Reproduce word for word the part of the proposal management text between "At its core, the" and "about resource allocation.", inclusive.

DOCUMENT EXCERPT —
*** Begin section ***

Drafts and Negotiations

Once the draft proposal is ready, proposal managers share it with operational leads. This step allows those key players to provide vital input. They have the opportunity to opine on whether their teams can fulfill those objectives with the resources outlined. Team leads can also evaluate whether the proposal manager has captured their full contribution to the project. In many cases, leads will negotiate or bargain for more resources or control. The proposal manager takes these requests into account and makes appropriate adjustments to the draft proposal.

Refining the Proposal 

Once all input has been received and terms negotiated, the proposal manager can prepare the final deliverable. This step of the process brings together the negotiated budget and information from operational leads. The proposal manager would prepare a draft for executive and financial review. Some changes to the proposal may be necessary, and the entire packet needs a quality review. Finally, the sales lead or person who has been working with the client will review the document and appropriate changes for that audience.

The Proposal Manager Role

At its core, the role of the proposal manager is to ensure that your company provides a comprehensive and engaging response to your client company’s RFP. However, there is also a human component. Proposal managers oversee the contributions of so many colleagues and team members that it can be challenging. Proposal managers have to work within your operational staff’s availability, include their existing workload, and find the right volume of projects to keep them busy. They also may need to follow up with personnel directly as well as make decisions about resource allocation.

Finding RFP Success

Bringing this together and consolidating it into a proposal that wins the bid is a talent and a privilege. When there is a proposal manager, he or she is a single source of accountability. That person dictates the preparation of that proposal from receipt of the RFP throughout the bidding process. Having the right proposal manager in place can improve your odds of RFP success.

*** End section ***

DATA SUPPLIED —
*** Begin section ***

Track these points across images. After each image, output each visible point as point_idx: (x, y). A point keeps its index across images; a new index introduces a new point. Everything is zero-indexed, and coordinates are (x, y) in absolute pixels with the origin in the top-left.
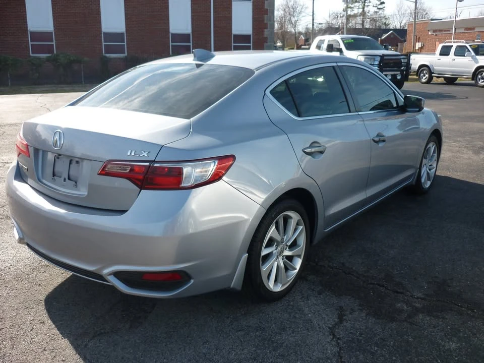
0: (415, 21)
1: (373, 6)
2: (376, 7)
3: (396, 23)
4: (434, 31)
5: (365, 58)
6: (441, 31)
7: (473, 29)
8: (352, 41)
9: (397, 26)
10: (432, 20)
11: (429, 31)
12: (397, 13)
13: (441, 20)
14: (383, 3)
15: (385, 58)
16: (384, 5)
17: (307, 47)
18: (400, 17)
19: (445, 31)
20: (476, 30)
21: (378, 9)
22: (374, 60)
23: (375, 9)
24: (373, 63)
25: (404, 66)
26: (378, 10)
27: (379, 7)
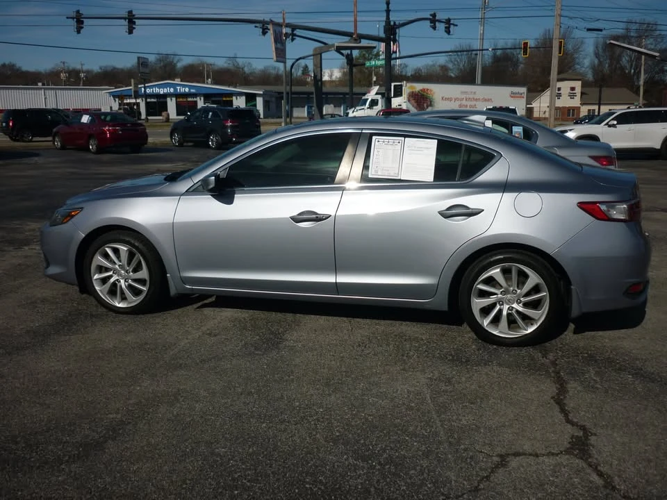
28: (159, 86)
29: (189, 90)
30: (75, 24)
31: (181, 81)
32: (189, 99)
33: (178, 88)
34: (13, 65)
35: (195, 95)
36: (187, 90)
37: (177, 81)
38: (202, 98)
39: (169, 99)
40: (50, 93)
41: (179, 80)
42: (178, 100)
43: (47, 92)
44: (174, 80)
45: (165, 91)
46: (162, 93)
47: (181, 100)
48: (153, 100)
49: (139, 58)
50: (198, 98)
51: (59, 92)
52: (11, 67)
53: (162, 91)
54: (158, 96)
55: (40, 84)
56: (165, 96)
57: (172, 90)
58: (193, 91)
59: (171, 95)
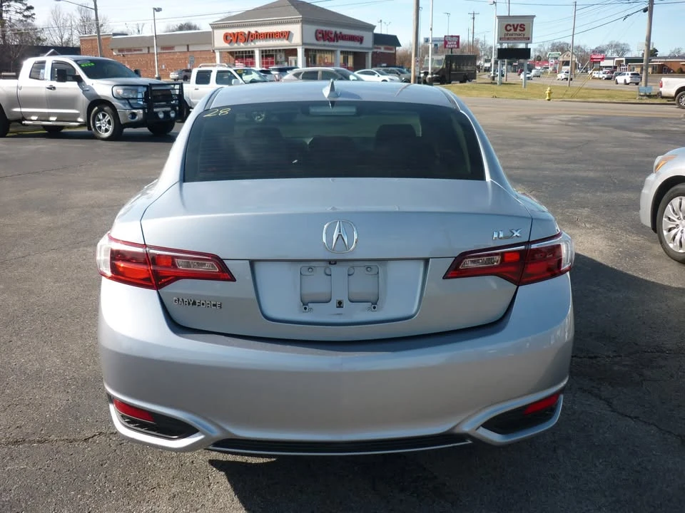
0: (99, 36)
1: (17, 12)
2: (20, 13)
3: (55, 38)
4: (121, 50)
5: (124, 90)
6: (129, 50)
7: (172, 48)
8: (93, 64)
9: (56, 41)
10: (114, 35)
11: (112, 49)
12: (53, 23)
13: (126, 35)
14: (30, 8)
15: (153, 88)
16: (32, 11)
17: (14, 74)
18: (60, 30)
19: (135, 50)
20: (177, 49)
21: (24, 16)
22: (137, 92)
23: (20, 17)
24: (135, 97)
25: (176, 100)
26: (24, 19)
27: (26, 13)
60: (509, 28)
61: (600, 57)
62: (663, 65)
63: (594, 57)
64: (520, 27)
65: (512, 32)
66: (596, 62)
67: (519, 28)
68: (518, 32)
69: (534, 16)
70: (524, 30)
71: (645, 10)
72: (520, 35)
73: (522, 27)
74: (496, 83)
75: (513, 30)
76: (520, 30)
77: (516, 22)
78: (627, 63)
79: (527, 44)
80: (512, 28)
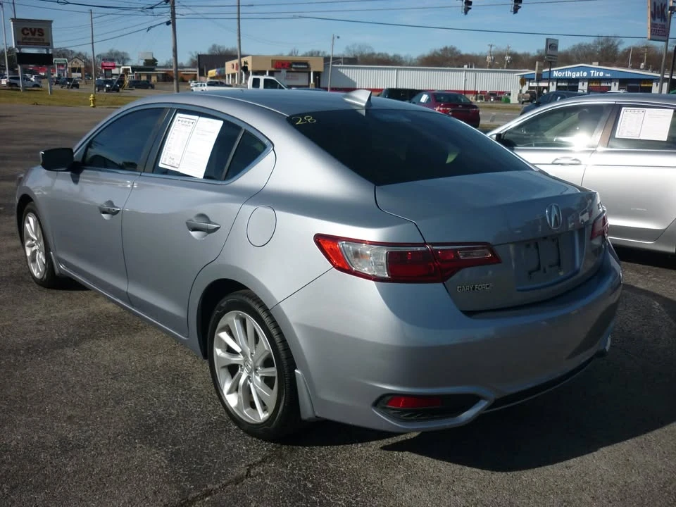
28: (572, 70)
29: (604, 75)
30: (464, 5)
31: (599, 65)
32: (603, 85)
33: (592, 72)
34: (454, 49)
35: (609, 80)
36: (601, 74)
37: (595, 65)
38: (617, 84)
39: (580, 84)
40: (471, 75)
41: (597, 63)
42: (591, 85)
43: (468, 73)
44: (592, 64)
45: (578, 75)
46: (574, 77)
47: (594, 85)
48: (564, 84)
49: (547, 40)
50: (613, 84)
51: (479, 75)
52: (452, 50)
53: (574, 75)
54: (569, 80)
55: (466, 66)
56: (577, 80)
57: (585, 74)
58: (608, 75)
59: (583, 79)
60: (26, 32)
61: (110, 65)
62: (166, 74)
63: (105, 64)
64: (39, 31)
65: (30, 36)
66: (108, 69)
67: (37, 33)
68: (36, 36)
69: (52, 21)
70: (43, 35)
71: (168, 23)
72: (39, 39)
73: (41, 32)
74: (19, 90)
75: (30, 34)
76: (39, 35)
77: (33, 26)
78: (133, 71)
79: (47, 50)
80: (29, 32)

*** End section ***

FINISHED EXERCISE —
At its core, the role of the proposal manager is to ensure that your company provides a comprehensive and engaging response to your client company’s RFP. However, there is also a human component. Proposal managers oversee the contributions of so many colleagues and team members that it can be challenging. Proposal managers have to work within your operational staff’s availability, include their existing workload, and find the right volume of projects to keep them busy. They also may need to follow up with personnel directly as well as make decisions about resource allocation.